Companies like Oracle and IBM are also optimizing their applications for smartphones to satisfy demand from an increasingly mobile workforce. A product called PCNow made by Cisco's WebEx division even gives smartphone users remote access to their PCs, allowing them to view files and folders from their hard drives and search their desktop computers, all from a BlackBerry or similar device.

Moving beyond CRM

But how much work do users really want to do on a BlackBerry? Gartner analyst Ken Dulaney thinks most workers don't want their smartphones to be like a second computer. Instead, they want just enough functionality to get by when they are out of the office. Dulaney sees GPS systems as a natural fit for mobile phones. But tasks have to be important and time-sensitive to make people accept the inconvenience of a small keyboard and screen, he says.

If you were presented a mobile phone and laptop side by side, and both had the same capabilities, "you would never use the phone," Dulaney says. "If people can wait until they get home or wait till they get back to their office, they will. The transactions put on the phone have to have some sense of time-criticality."

Perhaps Apple's iPhone will do for the business market what it has done for consumers, but it hasn't happened yet. Vendors say they are testing applications on the iPhone, because they want to be ready in case businesses decide to replace their keypad-based devices with the iPhone and its touch screen.

A vendor called Etelos made its CRM platform available on the iPhone last year. SAP demonstrated a CRM application on the iPhone in December, but for now Das says the BlackBerry is "the king of the enterprise" and thus SAP's main focus.

"We would love to do the iPhone," says IBM Cognos product manager Anastasia Valentine. But "we haven't seen the enterprise demand for the iPhone yet."

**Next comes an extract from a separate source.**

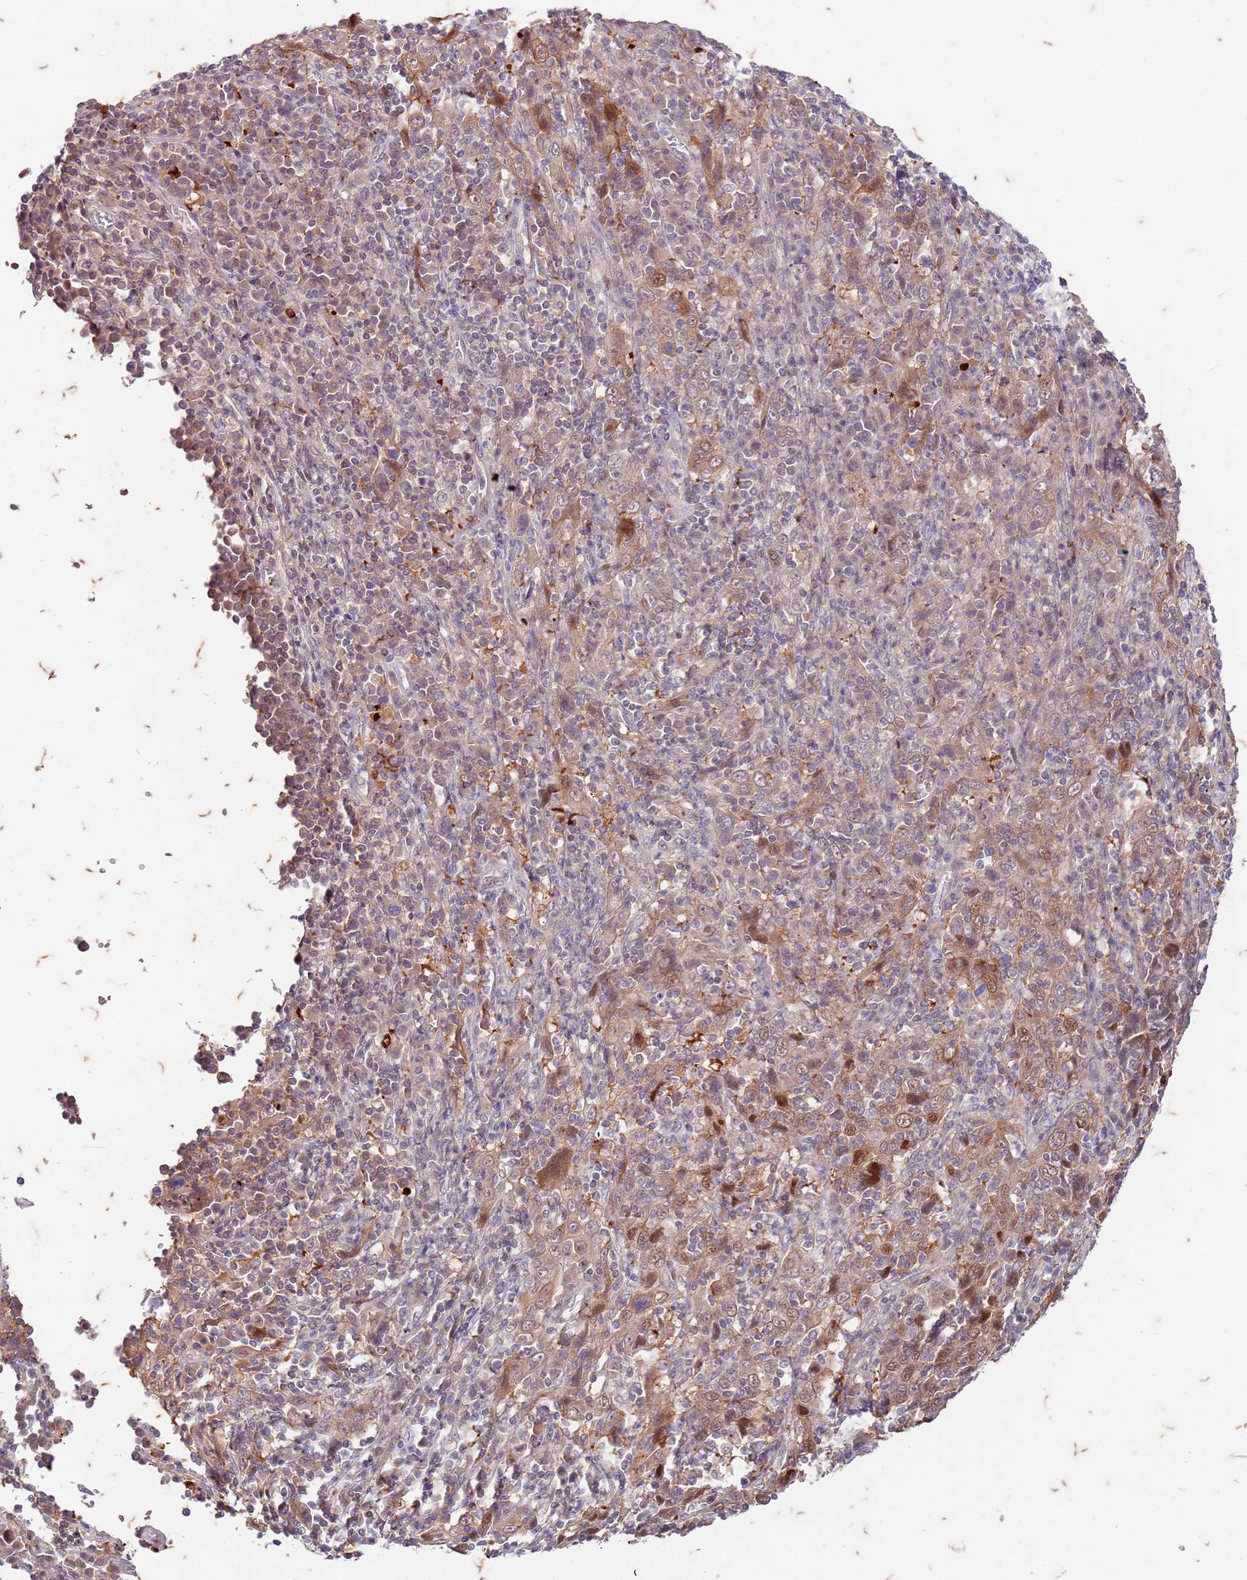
{"staining": {"intensity": "weak", "quantity": ">75%", "location": "cytoplasmic/membranous,nuclear"}, "tissue": "cervical cancer", "cell_type": "Tumor cells", "image_type": "cancer", "snomed": [{"axis": "morphology", "description": "Squamous cell carcinoma, NOS"}, {"axis": "topography", "description": "Cervix"}], "caption": "Immunohistochemical staining of human cervical squamous cell carcinoma shows weak cytoplasmic/membranous and nuclear protein positivity in about >75% of tumor cells. The staining was performed using DAB to visualize the protein expression in brown, while the nuclei were stained in blue with hematoxylin (Magnification: 20x).", "gene": "RAPGEF3", "patient": {"sex": "female", "age": 46}}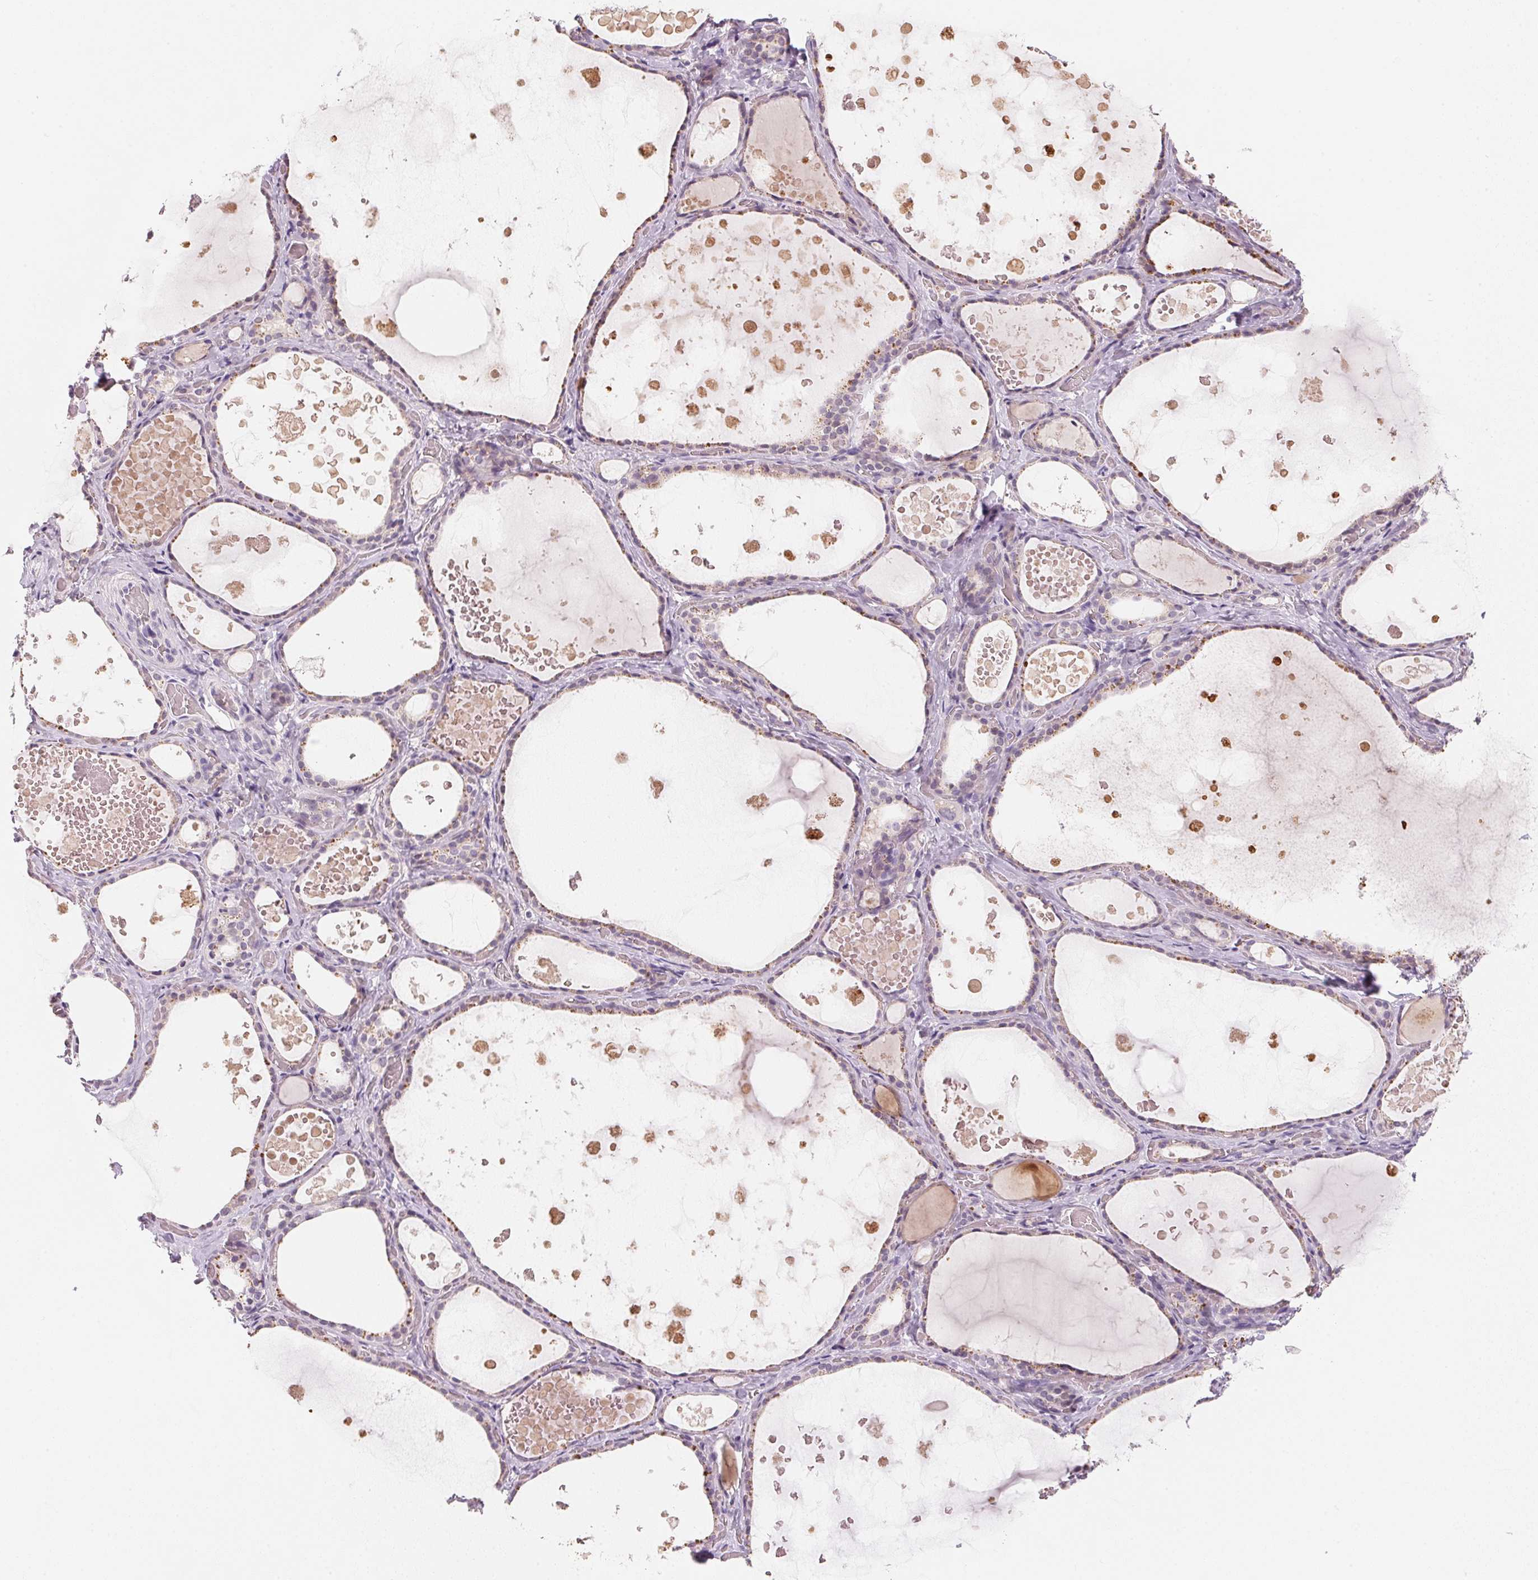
{"staining": {"intensity": "weak", "quantity": "25%-75%", "location": "cytoplasmic/membranous"}, "tissue": "thyroid gland", "cell_type": "Glandular cells", "image_type": "normal", "snomed": [{"axis": "morphology", "description": "Normal tissue, NOS"}, {"axis": "topography", "description": "Thyroid gland"}], "caption": "Protein expression analysis of benign human thyroid gland reveals weak cytoplasmic/membranous positivity in about 25%-75% of glandular cells. The staining was performed using DAB (3,3'-diaminobenzidine), with brown indicating positive protein expression. Nuclei are stained blue with hematoxylin.", "gene": "MCOLN3", "patient": {"sex": "female", "age": 56}}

Meanwhile, Cognos is pushing the mobile application market beyond CRM tools with IBM Cognos 8 Go! Mobile, a business intelligence tool for BlackBerries and phones based on the Windows Mobile operating system. Cognos Mobile has been available for more than a year.

Making a desktop application useful on a mobile device is challenging, Valentine notes. Some functionality must be stripped away in the mobile version, while new tools must be added to make applications easy to use.

With Cognos for mobile, product developers added interactivity elements, such as the ability to drill down on specific objects, hide and show columns and scroll through rows. The idea is to change the appearance of reports to make them easily readable on a 2-inch screen. Smartphone users can have scheduled analytical reports run automatically and delivered to the mobile device, though they still may prefer to access the reports on their desktops, Valentine notes. PDF-based printing is among the features that aren't available on the smartphone version of Cognos.